### Selected excerpt ###
As the page was getting a bit long, I added the option to expand and collapse the articles published during a particular year using the HTML5 <details>
tag. Here's the result:
Now, I just add a link to new articles as I need to. Luckily, I only publish articles two or three times a month, so that’s not an arduous task.
Converting the Articles
When I did the migration, I had over 100 articles to convert from Markdown to HTML. That had to be done one file at a time. Why? Again, I relied on Jekyll to add elements to each article, like the byline and the date on which it was published. Also, there are some contributed articles on the site that use a different license than the one I use. So, I needed to change things by hand.
Remember those files I created to insert content into parts of a page? They were crafted for the pages at the top level of the site. Each article was four directory levels down from the top, so I had to edit the include files to ensure that all links pointed to the right place.
### Data shown ###
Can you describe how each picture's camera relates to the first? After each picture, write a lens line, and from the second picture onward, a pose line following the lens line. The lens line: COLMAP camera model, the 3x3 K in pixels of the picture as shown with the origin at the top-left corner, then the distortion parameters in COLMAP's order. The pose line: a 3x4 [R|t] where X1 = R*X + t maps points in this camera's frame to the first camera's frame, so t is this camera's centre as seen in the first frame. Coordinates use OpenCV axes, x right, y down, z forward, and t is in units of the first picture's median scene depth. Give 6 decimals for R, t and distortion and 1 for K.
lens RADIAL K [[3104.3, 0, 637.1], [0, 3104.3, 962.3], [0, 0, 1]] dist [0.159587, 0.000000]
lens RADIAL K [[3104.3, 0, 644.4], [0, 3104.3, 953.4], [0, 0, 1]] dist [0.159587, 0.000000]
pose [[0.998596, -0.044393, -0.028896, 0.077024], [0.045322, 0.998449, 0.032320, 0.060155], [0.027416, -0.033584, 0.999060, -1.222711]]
###
▶ [Problem]:
Summarize the site-migration excerpt above in two sentences.

▶ [Task solution]:
Because the page had gotten long, the writer used the HTML5 <details> tag to let readers expand and collapse each year's articles, and now adds links to new articles by hand, which is easy since articles come out only two or three times a month. Converting over 100 articles from Markdown to HTML had to be done one file at a time, because Jekyll had added elements such as the byline and date and some contributed articles use a different license, and the include files had to be edited so links would work from articles four directory levels down.